Sir James, having received this letter, proceeded to London, taking with him such persons as he thought he might require to aid him in his work. Among these was a man named John Dighton. John Dighton was Sir James's groom. He was "a big, broad, square, strong knave," and ready to commit any crime or deed of violence which his master might require.

On arriving at the Tower, Sir James delivered his letter to the governor, and the governor gave him up the keys. Sir James went to see the keepers of the prison in which the boys were confined. There were four of them. He selected from among these four, one, a man named Miles Forest, whom he concluded to employ, together with his groom, John Dighton, to kill the princes. He formed the plan, gave the men their instructions, and arranged it with them that they were to carry the deed into execution that night.

Accordingly, at midnight, when the princes were asleep, the two men stole softly into the room, and there wrapped the poor boys up suddenly in the bed-clothes, with pillows pressed down hard over their faces, so that they could not breathe. The boys, of course, were suddenly awakened, in terror, and struggled to get free; but the men held them down, and kept the pillows and bed-clothes pressed so closely over their faces that they could not breathe or utter any cry.
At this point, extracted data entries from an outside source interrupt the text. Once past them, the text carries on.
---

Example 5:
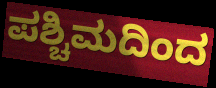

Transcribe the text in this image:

ಪಶ್ಚಿಮದಿಂದ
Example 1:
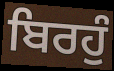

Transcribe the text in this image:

ਬਿਰਹੁੰ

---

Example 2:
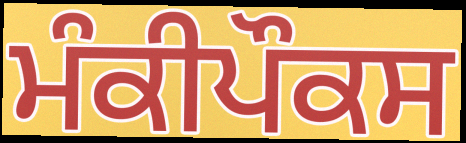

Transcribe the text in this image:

ਮੰਕੀਪੌਕਸ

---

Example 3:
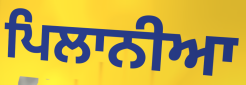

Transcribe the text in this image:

ਪਿਲਾਨੀਆ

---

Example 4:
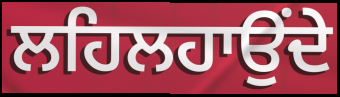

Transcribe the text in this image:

ਲਹਿਲਹਾਉਂਦੇ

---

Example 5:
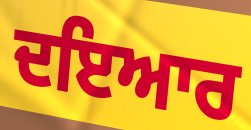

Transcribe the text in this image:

ਦਇਆਰ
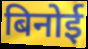
बिनोई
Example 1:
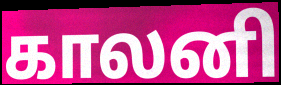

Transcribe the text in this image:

காலனி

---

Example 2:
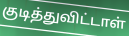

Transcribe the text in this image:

குடித்துவிட்டாள்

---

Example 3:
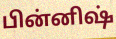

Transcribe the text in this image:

பின்னிஷ்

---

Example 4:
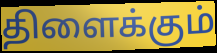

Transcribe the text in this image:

திளைக்கும்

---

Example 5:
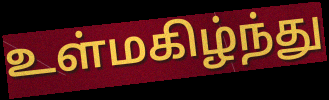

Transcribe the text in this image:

உள்மகிழ்ந்து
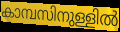
കാമ്പസിനുള്ളിൽ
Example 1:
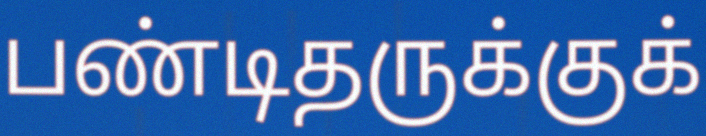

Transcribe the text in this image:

பண்டிதருக்குக்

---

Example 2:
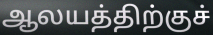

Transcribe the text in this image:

ஆலயத்திற்குச்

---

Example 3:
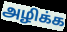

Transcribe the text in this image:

அழிக்க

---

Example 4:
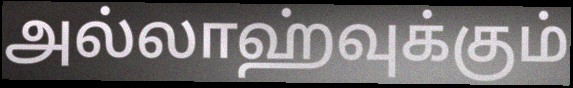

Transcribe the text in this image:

அல்லாஹ்வுக்கும்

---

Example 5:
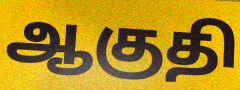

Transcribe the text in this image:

ஆகுதி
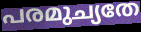
പരമുച്യതേ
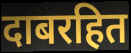
दाबरहित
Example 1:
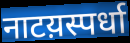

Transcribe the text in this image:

नाटय़स्पर्धा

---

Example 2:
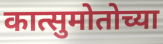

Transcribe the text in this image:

कात्सुमोतोच्या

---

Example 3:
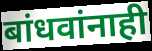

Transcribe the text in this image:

बांधवांनाही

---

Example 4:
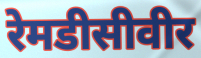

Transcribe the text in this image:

रेमडीसीवीर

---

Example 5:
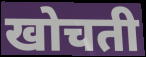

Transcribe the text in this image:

खोचती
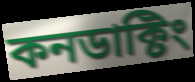
কনডাক্টিং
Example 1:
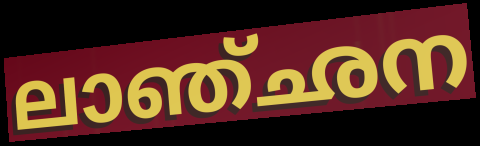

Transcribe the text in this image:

ലാഞ്ഛന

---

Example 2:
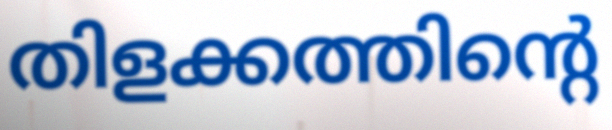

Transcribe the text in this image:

തിളക്കത്തിന്റെ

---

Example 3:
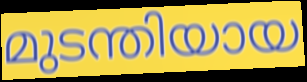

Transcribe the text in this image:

മുടന്തിയായ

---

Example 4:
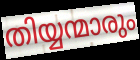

They held them in this way until they were entirely suffocated.

When they found that their struggles had ceased, they slowly opened the bed-clothes and lifted up the pillows to see if their victims were really dead.

"Yes," said they to each other, "they are dead."

The murderers took off the clothes which the princes had on, and laid out the bodies upon the bed. They then went to call Sir James Tyrrel, who was all ready, in an apartment not far off, awaiting the summons. He came at once, and, when he saw that the boys were really dead, he gave orders that the men should take the bodies down into the court-yard to be buried.

The grave was dug immediately, just outside the door, at the foot of the stairs which led up to the turret in which the boys had been confined. When the bodies had been placed in the ground, the grave was filled up, and some stones were put upon the top of it.

Immediately after this work had been accomplished, Sir James delivered back the keys to the governor of the castle, and mounted his horse to return to the king. He traveled with all possible speed, and, on reaching the place where the king then was, he reported what he had done.

The king was extremely pleased, and he rewarded Sir James very liberally for his energy and zeal; he, however, expressed some dissatisfaction at the manner in which the bodies had been disposed of. "They should not have been buried," he said, "in so vile a corner."

So Richard sent word to the governor of the Tower, and the governor commissioned a priest to take up the bodies secretly, and inter them again in a more suitable manner. This priest soon afterward died, without revealing the place which he chose for the interment, and so it was never known where the bodies were finally laid.

Richard gave all the persons who had been concerned in this affair very strict instructions to keep the death of the princes a profound secret. He did not intend to make it known, unless he should perceive some indication of an attempt to restore Edward to the throne; and, had it not been for the occurrence of certain circumstances which will be related in the next chapter, the fate of the princes might, perhaps, have thus been kept secret for many years.